La prison dorée de la famille
Rien n’est plus beau que la famille; c’est pourquoi la femme, même (enfin) divorcée, doit rester proche de son ex-époux. En effet, les tribunaux québécois accordent la garde partagée de l’enfant de façon quasi automatique lorsque les parents sont en désaccord13 — une mésentente qui peut camoufler de la violence conjugale. C’est drôle comme il est de l’intérêt de l’enfant d’être balloté entre ses deux parents lorsqu’ils sont séparés, alors que, quand ils sont ensemble, le père peut être purement décoratif. C’est ainsi que l’enfant doit avoir un « maximum de communication » avec chacun de ses parents après le divorce — la friendly parent rule14 — tandis qu’au moment de changer les couches du nouveau-né, le père n’a que cinq semaines de congé de paternité non transférables. Si l’on peut avancer qu’il est à l’avantage des femmes de prendre l’écrasante majorité du congé de parentalité — pour bien s’habituer à leur rôle de principale pourvoyeuse de soins… —, les droits des pères post-séparation menacent manifestement l’autonomie des mères. La garde partagée (et même la garde exclusive avec des droits de visite au père) pose des frontières aux mères. Celles-ci ne peuvent déménager à leur guise, doivent avoir des contacts fréquents avec leur ex, même violent, et deviennent vulnérables à toutes sortes de nouvelles violences et manipulations15. Le lobby masculiniste des droits des pères a rendu presque impossible la rupture nette pour les femmes suite à une union qui a fait naître un enfant. Ainsi, les mères n’échappent jamais vraiment au couple.

Presque des personnes
Il y a beaucoup à dire sur la culture populaire romantique et hétéronormative. Il suffit de compter le nombre de fois où une femme entend la question « pis, as-tu un chum, là? » pour réaliser à quel point la femme demeure, malgré les avancées féministes, une moitié de couple dans l’imaginaire social. Néanmoins, le cadre juridique, informé par la culture populaire mais surtout par ses traditions, a aussi sa part de responsabilité dans les embûches nombreuses auxquelles se heurtent les femmes qui recherchent l’autonomie.
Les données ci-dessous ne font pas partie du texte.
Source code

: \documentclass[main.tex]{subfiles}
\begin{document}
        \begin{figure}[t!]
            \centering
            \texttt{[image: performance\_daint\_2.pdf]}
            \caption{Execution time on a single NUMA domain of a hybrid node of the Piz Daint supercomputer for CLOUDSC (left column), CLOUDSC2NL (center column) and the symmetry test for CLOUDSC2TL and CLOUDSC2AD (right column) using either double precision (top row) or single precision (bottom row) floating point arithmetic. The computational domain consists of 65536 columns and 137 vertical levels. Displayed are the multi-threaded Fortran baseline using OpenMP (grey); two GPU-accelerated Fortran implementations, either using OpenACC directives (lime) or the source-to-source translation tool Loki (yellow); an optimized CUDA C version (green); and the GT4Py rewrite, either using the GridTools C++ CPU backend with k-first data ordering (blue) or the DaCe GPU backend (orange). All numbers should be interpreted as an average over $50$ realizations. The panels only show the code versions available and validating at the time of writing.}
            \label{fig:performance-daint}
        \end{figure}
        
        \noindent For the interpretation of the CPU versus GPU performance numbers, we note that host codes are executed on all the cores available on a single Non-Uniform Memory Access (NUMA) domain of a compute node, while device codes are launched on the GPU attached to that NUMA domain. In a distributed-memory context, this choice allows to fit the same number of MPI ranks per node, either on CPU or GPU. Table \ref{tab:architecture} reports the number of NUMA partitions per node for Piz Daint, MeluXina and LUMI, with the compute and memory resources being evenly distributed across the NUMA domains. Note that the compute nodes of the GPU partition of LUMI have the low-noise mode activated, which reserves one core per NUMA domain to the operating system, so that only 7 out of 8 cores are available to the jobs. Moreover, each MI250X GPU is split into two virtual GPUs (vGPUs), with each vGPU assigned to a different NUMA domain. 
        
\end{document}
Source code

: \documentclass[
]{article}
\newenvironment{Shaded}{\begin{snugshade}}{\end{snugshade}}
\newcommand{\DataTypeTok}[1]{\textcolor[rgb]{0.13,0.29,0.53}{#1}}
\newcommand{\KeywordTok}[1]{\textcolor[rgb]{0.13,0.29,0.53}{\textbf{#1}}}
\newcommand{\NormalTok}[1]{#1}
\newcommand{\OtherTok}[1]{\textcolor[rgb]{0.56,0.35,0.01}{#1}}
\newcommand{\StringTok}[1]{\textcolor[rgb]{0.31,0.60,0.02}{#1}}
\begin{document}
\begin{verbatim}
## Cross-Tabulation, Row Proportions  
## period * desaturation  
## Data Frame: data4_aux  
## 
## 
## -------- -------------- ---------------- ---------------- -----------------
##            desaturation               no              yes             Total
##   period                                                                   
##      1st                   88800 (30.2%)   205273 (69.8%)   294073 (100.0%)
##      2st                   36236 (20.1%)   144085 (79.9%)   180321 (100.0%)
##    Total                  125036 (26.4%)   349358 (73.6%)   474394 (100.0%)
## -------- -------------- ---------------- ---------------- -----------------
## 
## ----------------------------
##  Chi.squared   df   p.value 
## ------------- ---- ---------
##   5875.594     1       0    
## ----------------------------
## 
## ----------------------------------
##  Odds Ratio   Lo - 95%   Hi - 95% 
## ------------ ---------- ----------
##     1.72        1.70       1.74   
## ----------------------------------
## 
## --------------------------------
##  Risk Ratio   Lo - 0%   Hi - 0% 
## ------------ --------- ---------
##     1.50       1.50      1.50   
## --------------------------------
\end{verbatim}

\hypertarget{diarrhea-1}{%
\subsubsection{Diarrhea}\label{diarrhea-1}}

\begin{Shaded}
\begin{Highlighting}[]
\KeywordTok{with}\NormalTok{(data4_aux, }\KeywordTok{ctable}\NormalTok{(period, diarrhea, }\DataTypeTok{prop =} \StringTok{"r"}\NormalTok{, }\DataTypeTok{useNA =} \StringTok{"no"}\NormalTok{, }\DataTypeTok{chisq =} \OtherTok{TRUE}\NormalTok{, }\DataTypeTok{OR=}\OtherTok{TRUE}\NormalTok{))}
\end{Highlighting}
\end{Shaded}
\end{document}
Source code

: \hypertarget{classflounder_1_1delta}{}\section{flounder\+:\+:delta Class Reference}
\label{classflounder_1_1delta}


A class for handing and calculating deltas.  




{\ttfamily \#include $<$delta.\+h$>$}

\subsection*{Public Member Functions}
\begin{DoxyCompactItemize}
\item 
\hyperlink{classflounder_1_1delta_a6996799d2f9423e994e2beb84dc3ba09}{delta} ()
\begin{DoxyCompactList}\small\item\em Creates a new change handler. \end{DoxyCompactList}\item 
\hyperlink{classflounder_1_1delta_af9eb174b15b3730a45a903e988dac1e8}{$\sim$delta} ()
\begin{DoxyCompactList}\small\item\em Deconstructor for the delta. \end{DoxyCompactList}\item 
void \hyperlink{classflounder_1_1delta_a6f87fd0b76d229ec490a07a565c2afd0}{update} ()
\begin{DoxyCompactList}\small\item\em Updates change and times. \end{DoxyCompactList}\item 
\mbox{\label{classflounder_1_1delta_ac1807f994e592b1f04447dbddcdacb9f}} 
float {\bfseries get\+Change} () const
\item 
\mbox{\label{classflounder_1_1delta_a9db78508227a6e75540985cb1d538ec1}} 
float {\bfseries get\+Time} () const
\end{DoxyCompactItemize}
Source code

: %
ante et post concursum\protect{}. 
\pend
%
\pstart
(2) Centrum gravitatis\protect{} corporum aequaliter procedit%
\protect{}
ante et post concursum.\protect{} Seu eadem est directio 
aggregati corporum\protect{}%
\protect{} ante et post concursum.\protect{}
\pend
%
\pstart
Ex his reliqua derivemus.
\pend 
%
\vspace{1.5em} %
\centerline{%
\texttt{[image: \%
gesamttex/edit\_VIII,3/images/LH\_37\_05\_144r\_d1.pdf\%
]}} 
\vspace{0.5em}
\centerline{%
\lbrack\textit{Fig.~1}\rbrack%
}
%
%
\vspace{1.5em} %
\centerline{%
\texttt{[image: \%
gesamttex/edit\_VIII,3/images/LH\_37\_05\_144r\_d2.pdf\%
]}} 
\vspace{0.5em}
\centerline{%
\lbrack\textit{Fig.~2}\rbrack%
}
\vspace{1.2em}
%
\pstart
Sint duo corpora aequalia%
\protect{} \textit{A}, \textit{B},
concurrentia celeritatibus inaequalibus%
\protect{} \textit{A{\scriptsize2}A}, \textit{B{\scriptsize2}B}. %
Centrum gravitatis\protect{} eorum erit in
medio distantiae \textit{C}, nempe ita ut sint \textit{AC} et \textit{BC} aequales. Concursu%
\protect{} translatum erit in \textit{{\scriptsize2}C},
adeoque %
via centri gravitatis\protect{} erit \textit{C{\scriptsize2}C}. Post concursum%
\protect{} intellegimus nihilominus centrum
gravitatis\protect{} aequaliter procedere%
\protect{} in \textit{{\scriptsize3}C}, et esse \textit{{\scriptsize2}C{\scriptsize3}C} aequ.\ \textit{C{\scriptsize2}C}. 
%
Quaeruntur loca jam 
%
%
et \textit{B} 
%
Conserver leur nom ne fait pas encore tout à fait des femmes des personnes à part entière.

 

Notes
(1) La Genèse 2, 24, La Bible.
(2) Art 597 CcQ.
(3) Art 392 CcQ.
(4) Genèse, supra note 1 au chapitre 2, verset 23.
(5) Art 393 CcQ.
(6) Reference re meaning of the word “Persons” in s. 24 of British North America Act, [1928] S.C.R. 276.
(7) Anne Binette Charbonneau, « Les mariages au Québec en 2014 » (2015) 41 Coup d’oeil sociodémographique – Institut de la statistique du Québec, en ligne : < http://www.stat.gouv.qc.ca/docs-hmi/statistiques/population-demographie/bulletins/coupdoeil-no41.pdf >.
(8) Isabelle Dautresme, Orientation : stop aux clichés sur les différences filles/garçons! (2014), en ligne : l’Étudiant < http://www.letudiant.fr/college/6e/orientation-des-filles-et-des-garcons-pour-mettre-ko-les-cliches.html >.
(9) Catherine Martellini, Taxe rose : et au Québec? (2014), en ligne : les affaires < http://www.lesaffaires.com/mes-finances/consommation/taxe-rose-et-au-quebec/574363 >.
(10) Art 585 CcQ à contrario.
(11) Loi sur le divorce, LRC 1985, c 3 (2e supp), art 8.
(12) Art 521.12 CcQ.
(13) Marie Christine Kirouack, « La jurisprudence relative à la garde : où en sommes-nous rendus? » dans Barreau du Québec, Service de la formation permanente, ed, Développements récents en droit familial (Cowansville: Yvon Blais, 2007) 665 à 722–5.
(14) Loi sur le divorce, LRC 1985, c 3 (2e supp), art 16(10).